**Problem requirements**.
Write out each record below exactly, without pictures.

**Input records**.
++++

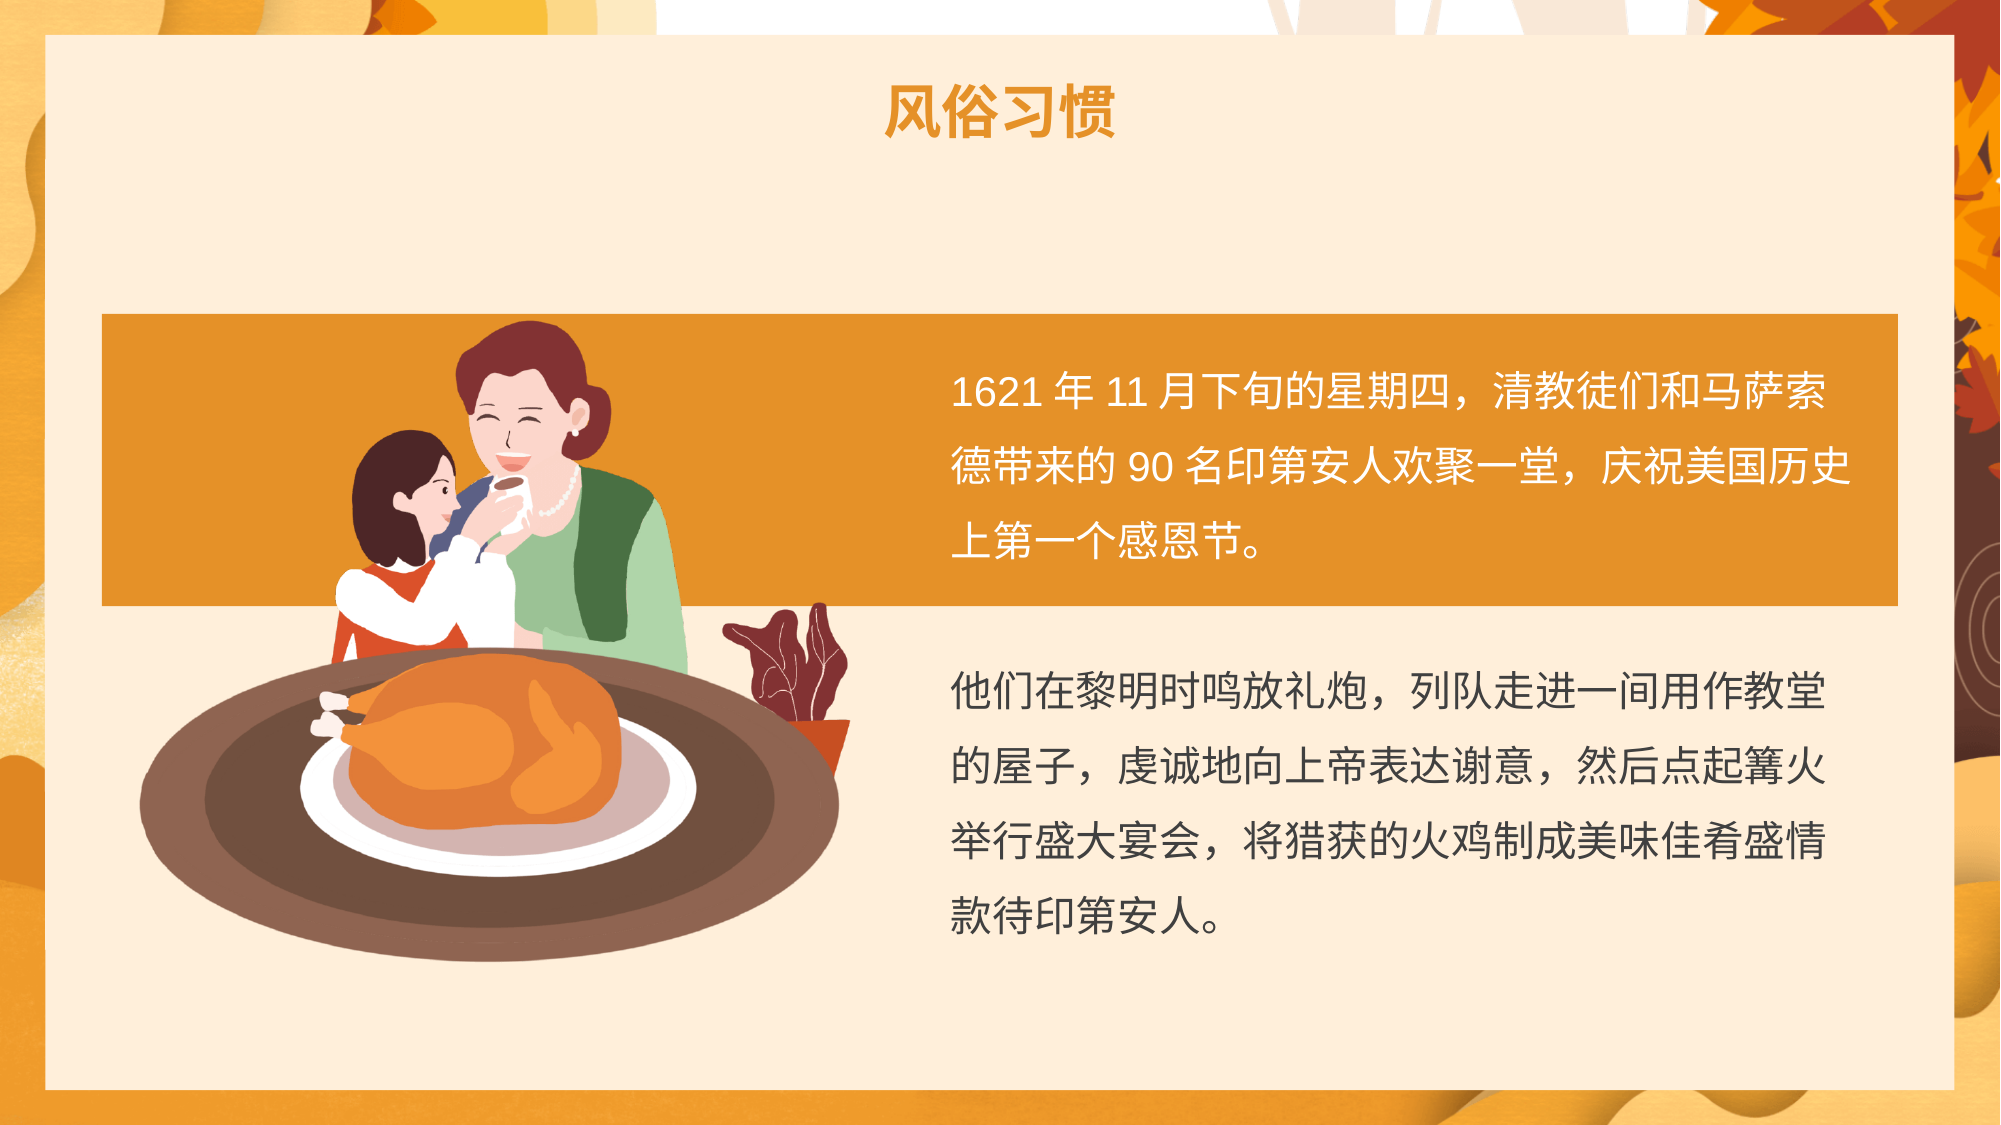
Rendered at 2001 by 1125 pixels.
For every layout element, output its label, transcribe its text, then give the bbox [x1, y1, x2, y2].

text_box 风俗习惯 [868, 67, 1132, 153]
text_box 1621年11月下旬的星期四，清教徒们和马萨索德带来的90名印第安人欢聚一堂，庆祝美国历史上第一个感恩节。 他们在黎明时鸣放礼炮，列队走进一间用作教堂的屋子，虔诚地向上帝表达谢意，然后点起篝火举行盛大宴会，将猎获的火鸡制成美味佳肴盛情款待印第安人。 [1052, 332, 1882, 947]
picture [0, 0, 2000, 1125]
text_box [1052, 313, 1899, 607]
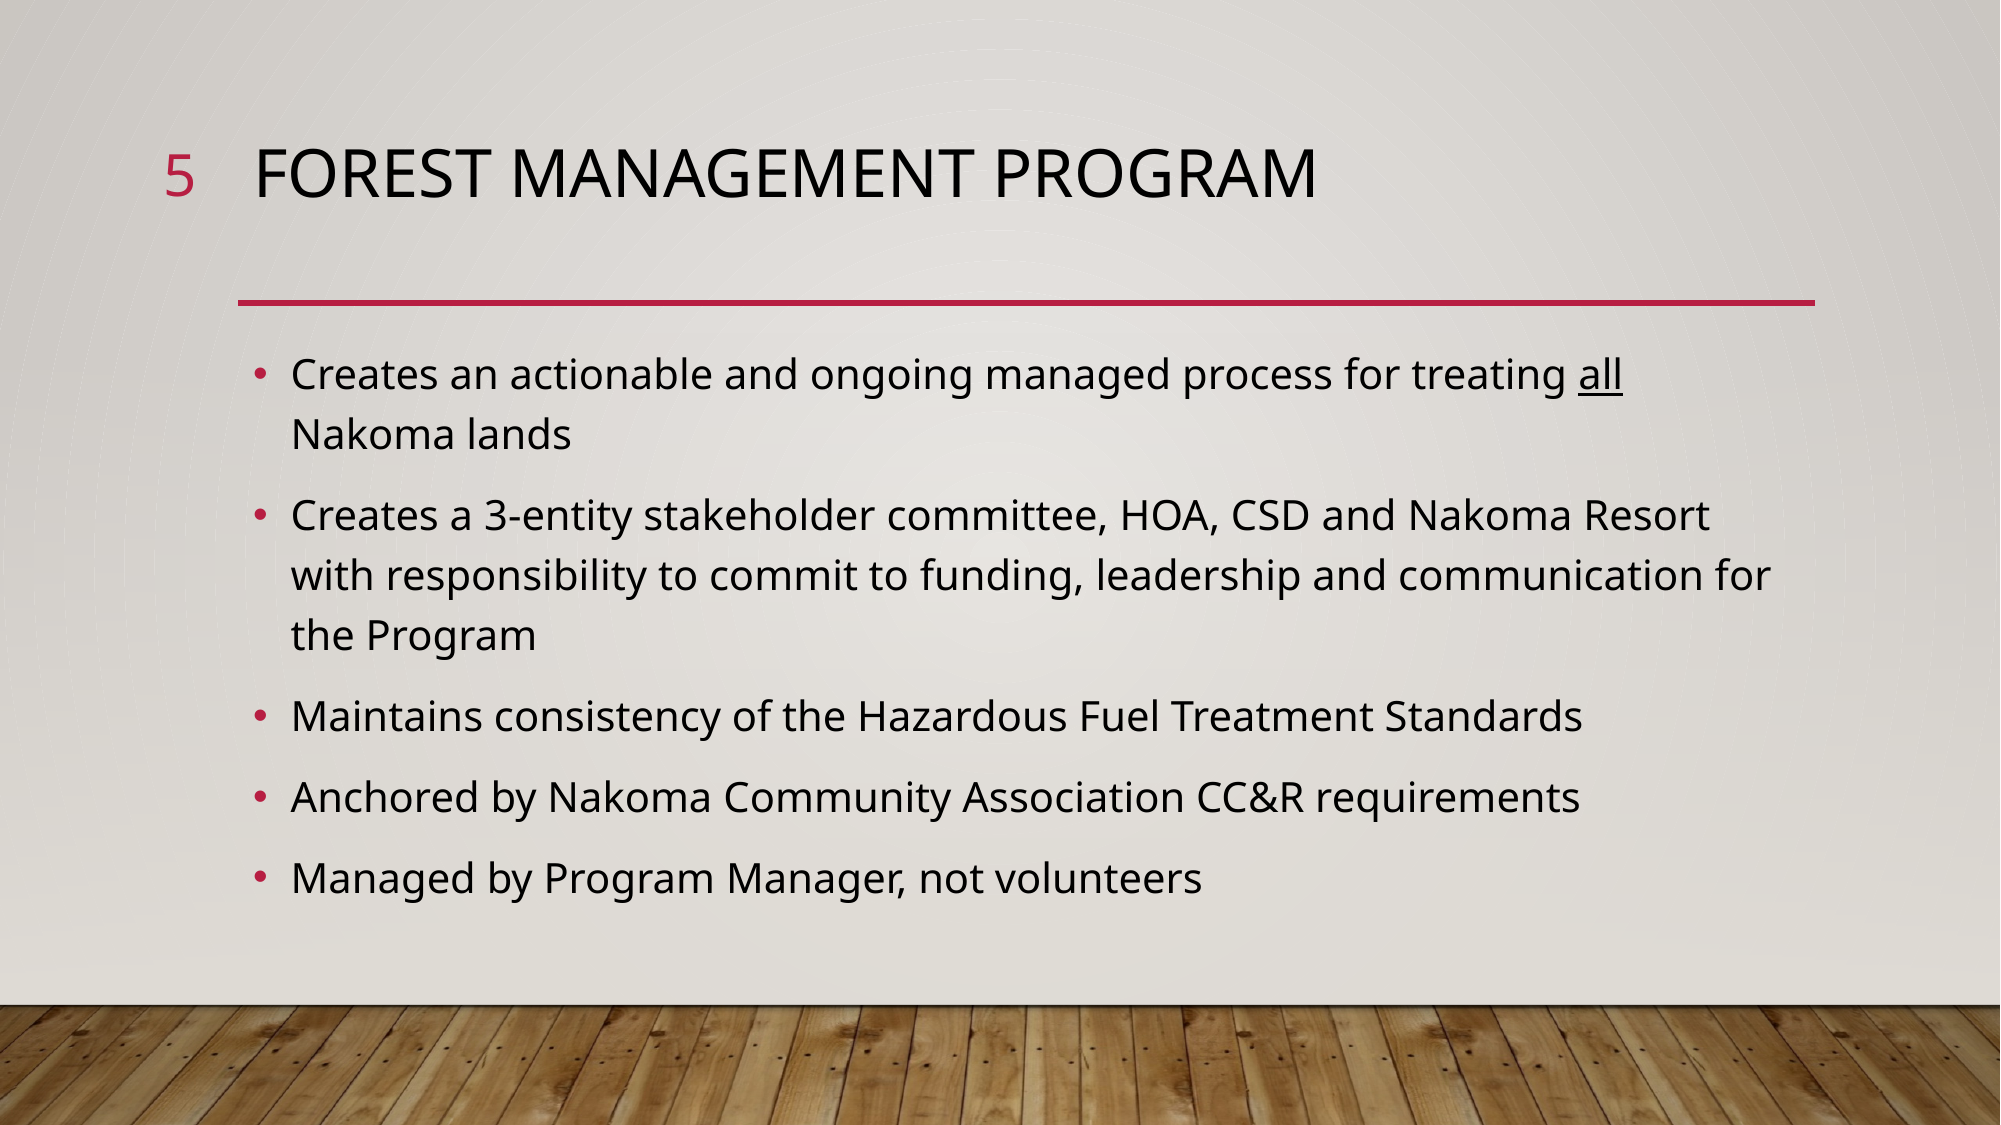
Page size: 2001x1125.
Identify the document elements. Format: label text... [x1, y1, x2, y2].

++++

**Exercise solution**.
Rendered at 2001 by 1125 pixels.
For every layout element, output its label, transcribe its text, then give the bbox [x1, y1, x2, y2].

text_box 风俗习惯 [868, 67, 1132, 153]
text_box 1621年11月下旬的星期四，清教徒们和马萨索德带来的90名印第安人欢聚一堂，庆祝美国历史上第一个感恩节。 他们在黎明时鸣放礼炮，列队走进一间用作教堂的屋子，虔诚地向上帝表达谢意，然后点起篝火举行盛大宴会，将猎获的火鸡制成美味佳肴盛情款待印第安人。 [1052, 332, 1882, 947]
picture [0, 0, 2000, 1125]
text_box [1052, 313, 1899, 607]
Page size: 2001x1125.
Identify the document elements. Format: label text... [x1, y1, x2, y2].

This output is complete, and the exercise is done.